Aim >> Copy every line of the records below verbatim, omitting the pictures.

---------------

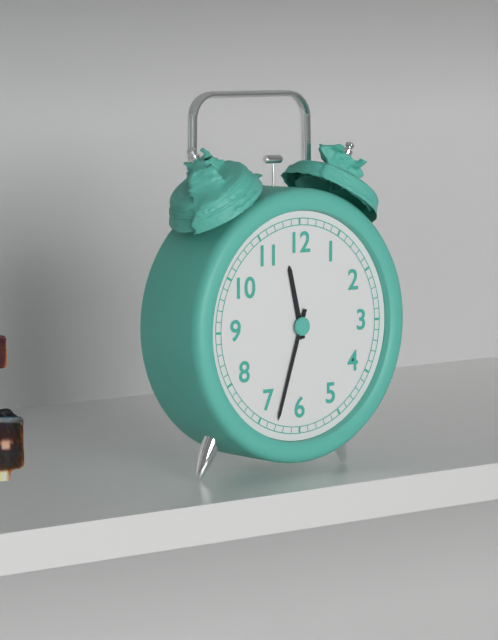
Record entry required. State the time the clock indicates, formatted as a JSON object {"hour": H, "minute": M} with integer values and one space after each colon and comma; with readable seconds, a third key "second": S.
{"hour": 11, "minute": 33}
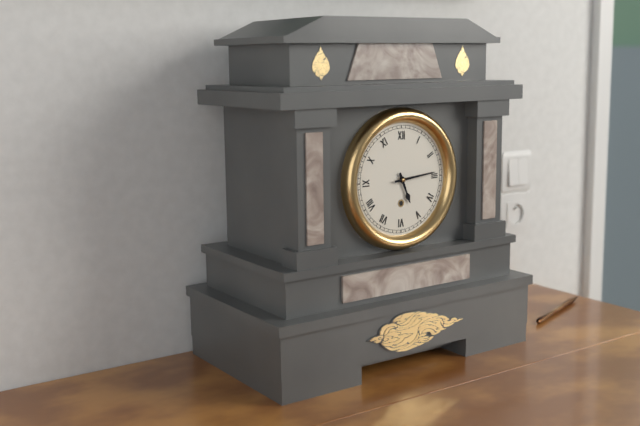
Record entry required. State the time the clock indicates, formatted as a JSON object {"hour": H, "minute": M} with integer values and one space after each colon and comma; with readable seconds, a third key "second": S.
{"hour": 5, "minute": 14}
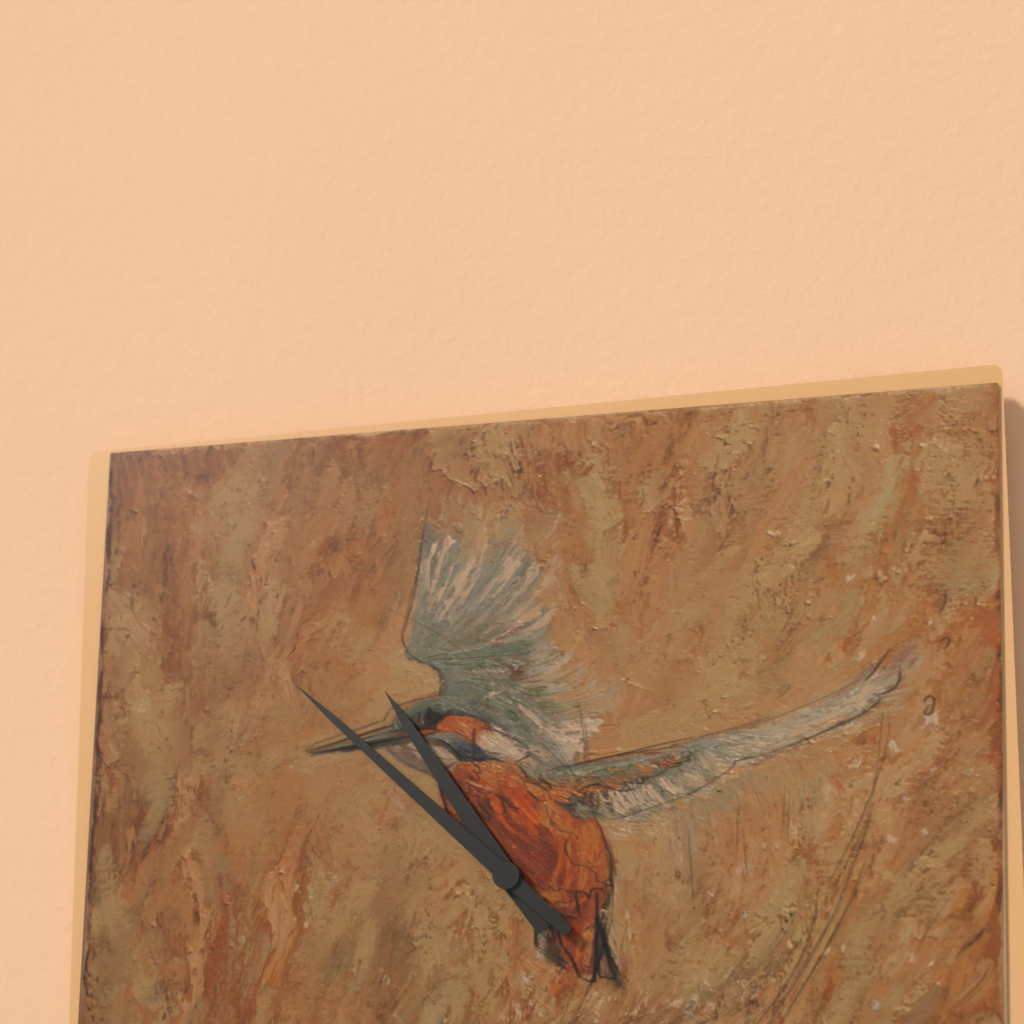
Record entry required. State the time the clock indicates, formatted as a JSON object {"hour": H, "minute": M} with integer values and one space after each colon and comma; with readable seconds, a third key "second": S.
{"hour": 10, "minute": 52}
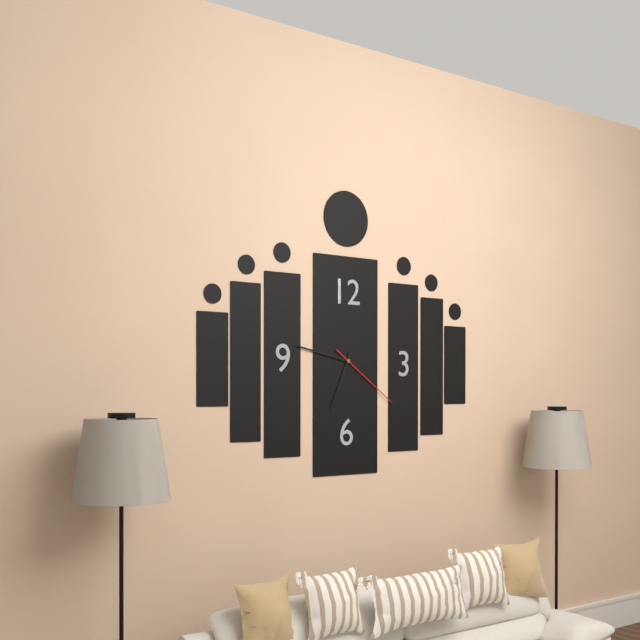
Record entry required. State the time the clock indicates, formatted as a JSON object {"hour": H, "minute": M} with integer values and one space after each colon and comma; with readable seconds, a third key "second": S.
{"hour": 6, "minute": 47, "second": 21}
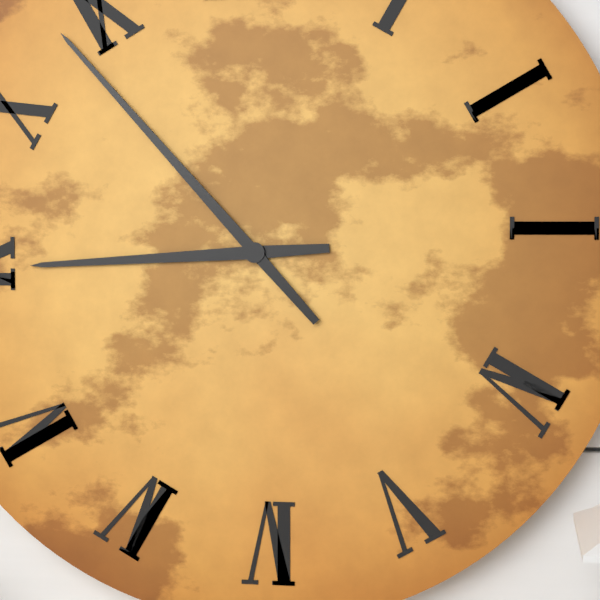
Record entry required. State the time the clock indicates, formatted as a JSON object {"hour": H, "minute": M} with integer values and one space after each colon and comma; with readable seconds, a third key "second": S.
{"hour": 8, "minute": 53}
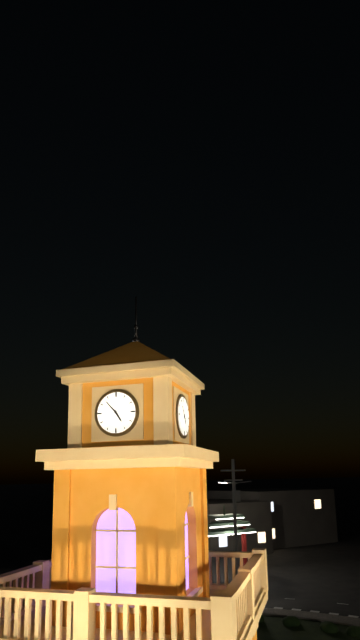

---------------

Task result >>
Record entry required. State the time the clock indicates, formatted as a JSON object {"hour": H, "minute": M} with integer values and one space after each colon and comma; with readable seconds, a third key "second": S.
{"hour": 11, "minute": 33}
Record entry required. State the time the clock indicates, formatted as a JSON object {"hour": H, "minute": M} with integer values and one space after each colon and comma; with readable seconds, a third key "second": S.
{"hour": 5, "minute": 14}
Record entry required. State the time the clock indicates, formatted as a JSON object {"hour": H, "minute": M} with integer values and one space after each colon and comma; with readable seconds, a third key "second": S.
{"hour": 10, "minute": 52}
Record entry required. State the time the clock indicates, formatted as a JSON object {"hour": H, "minute": M} with integer values and one space after each colon and comma; with readable seconds, a third key "second": S.
{"hour": 6, "minute": 47, "second": 21}
Record entry required. State the time the clock indicates, formatted as a JSON object {"hour": H, "minute": M} with integer values and one space after each colon and comma; with readable seconds, a third key "second": S.
{"hour": 8, "minute": 53}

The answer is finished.